Although the applicant pleads that the statements were made “in trade and (sic) commerce” no facts are pleaded from which it can be concluded that the statements were so made. Taking the facts at their most favourable from the applicant’s point of view as detailed earlier in these reasons, the applicant has no reasonable prospect of successfully establishing that the statements complained of were made by someone on behalf of the third respondent or that they were made in trade or commerce. The inevitable eventual finding if this matter were to go to trial is that this was simply a dispute between neighbours who were individuals.
Conclusion
For these reasons I dismiss the Fourth Claim and give judgment for the third respondent.
In these reasons I have so far dealt only with the applications for summary judgment. I am conscious that all respondents sought in the alternative orders striking out those portions of the statement of claim that are pleaded against each of them. Having decided to give judgment to each of the respondents it is unnecessary to consider the strike-out applications.

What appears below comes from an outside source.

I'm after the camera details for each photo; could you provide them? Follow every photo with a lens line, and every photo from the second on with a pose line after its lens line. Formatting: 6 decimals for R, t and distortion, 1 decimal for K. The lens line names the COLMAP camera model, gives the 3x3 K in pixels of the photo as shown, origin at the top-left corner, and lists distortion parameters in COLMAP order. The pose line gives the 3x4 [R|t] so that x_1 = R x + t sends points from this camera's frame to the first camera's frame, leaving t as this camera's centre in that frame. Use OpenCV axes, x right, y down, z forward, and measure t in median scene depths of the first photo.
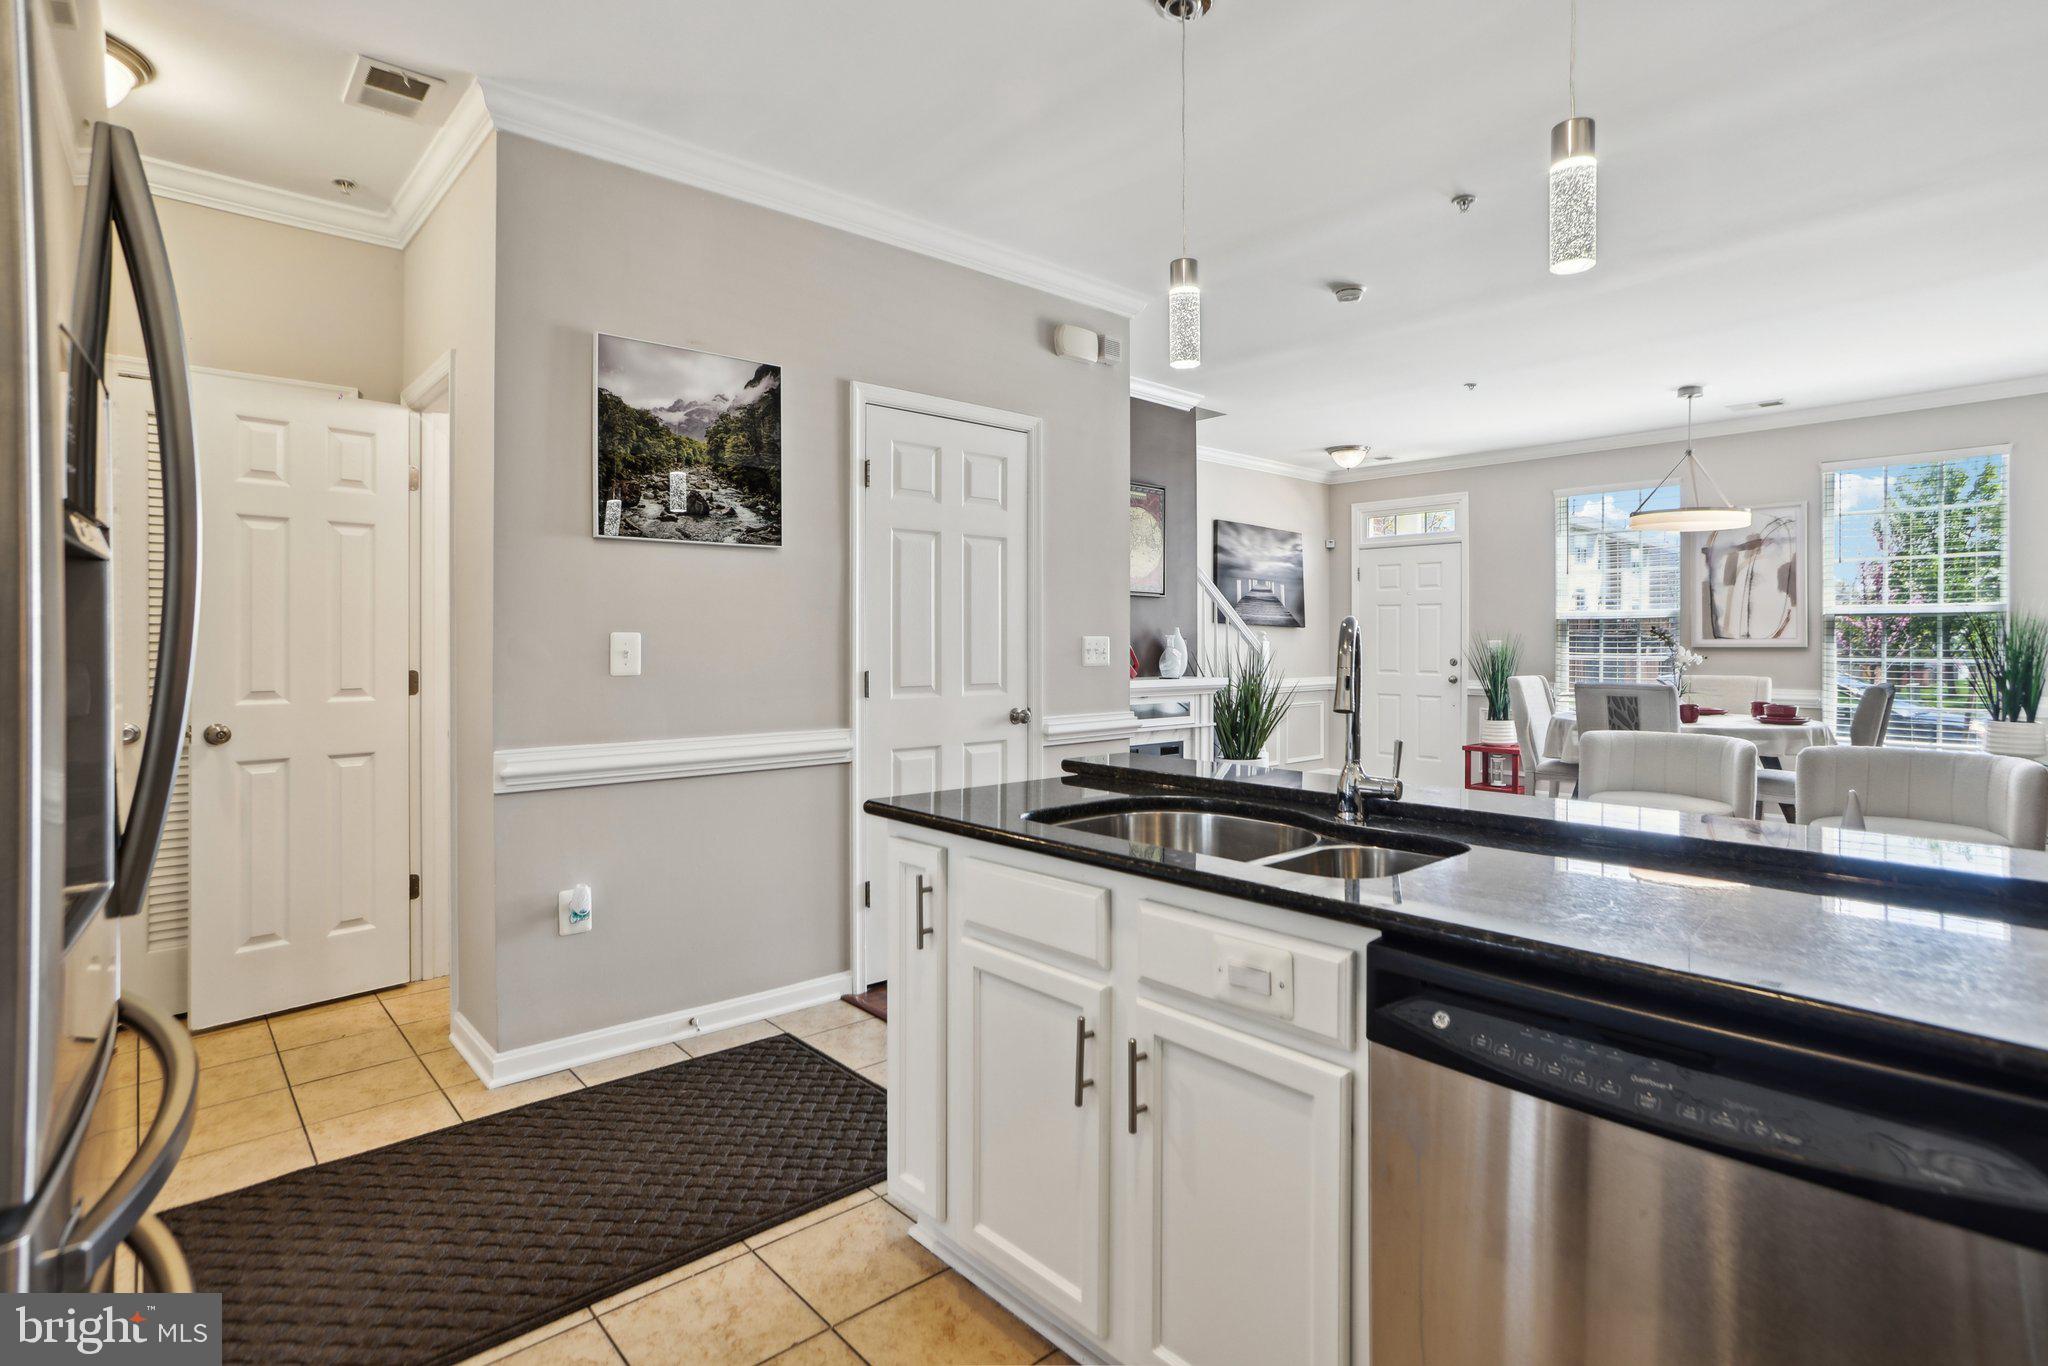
lens RADIAL K [[1026.6, 0, 1031.9], [0, 1026.6, 644.0], [0, 0, 1]] dist [-0.001968, -0.000042]
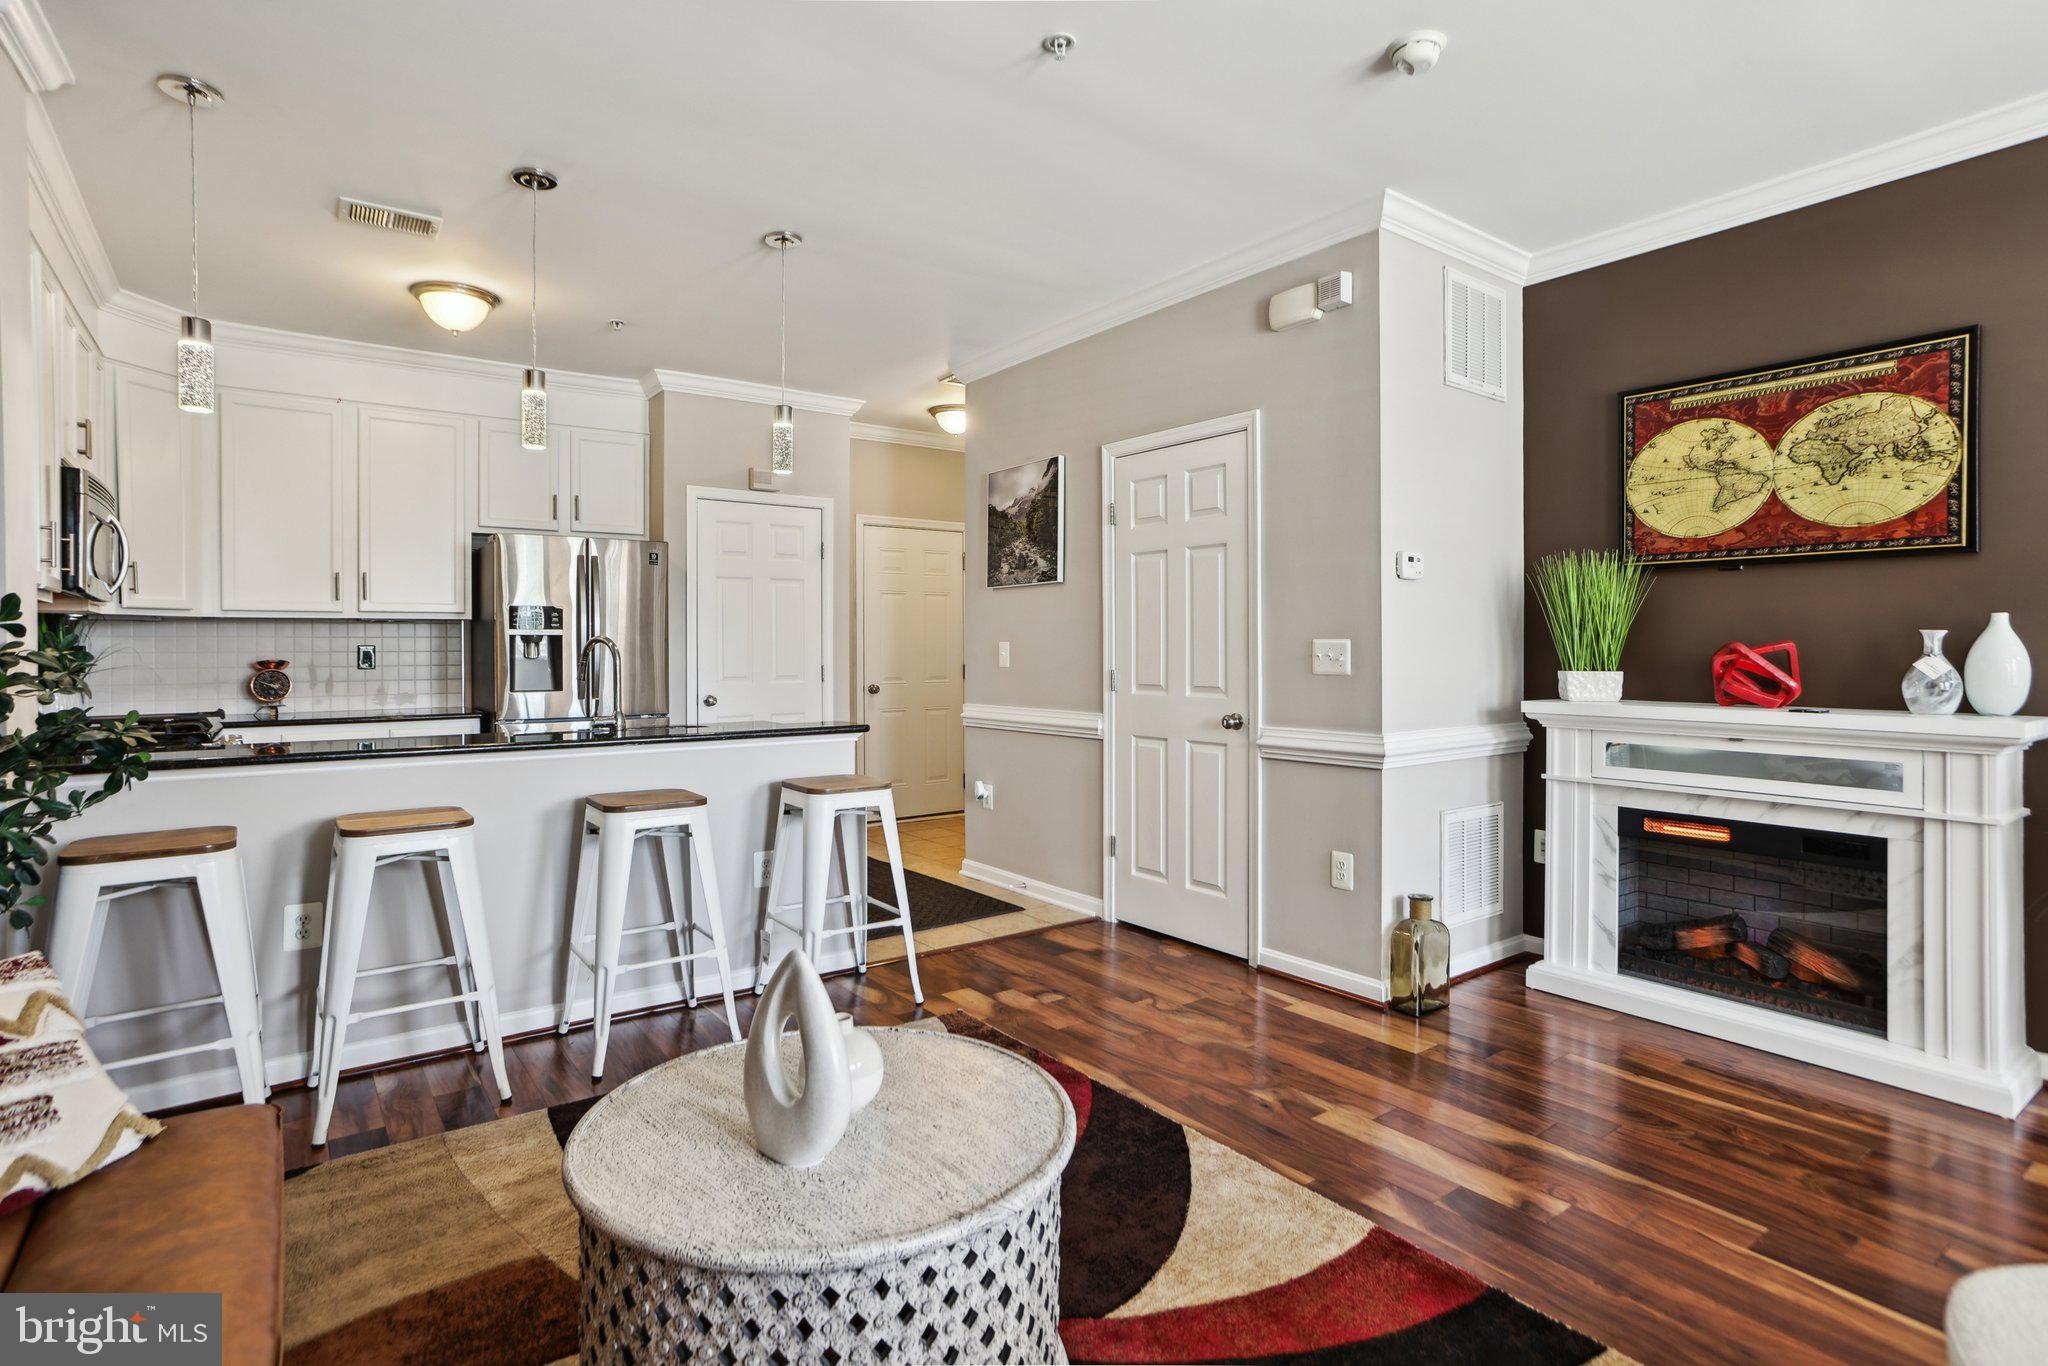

I make the orders to be found at the beginning of these reasons.
I certify that the preceding sixty-four (64) paragraphs are a true copy of the reasons for judgment of Simpson FM
Associate: Julie Davey
Date: 4 July 2008
[1] Paragraph 45. Citation excluded.[2] Paragraph 57.[3] And therefore s.17A of the FM Act.[4] Jefferson Ford supra at paras.73 and 74.[5] See paras.12 to 16 of these reasons.[6] See paras.12 to 16 of these reasons.[7] See paras.17 to 20 of these reasons.[8] See paras.21 and 22 of these reasons.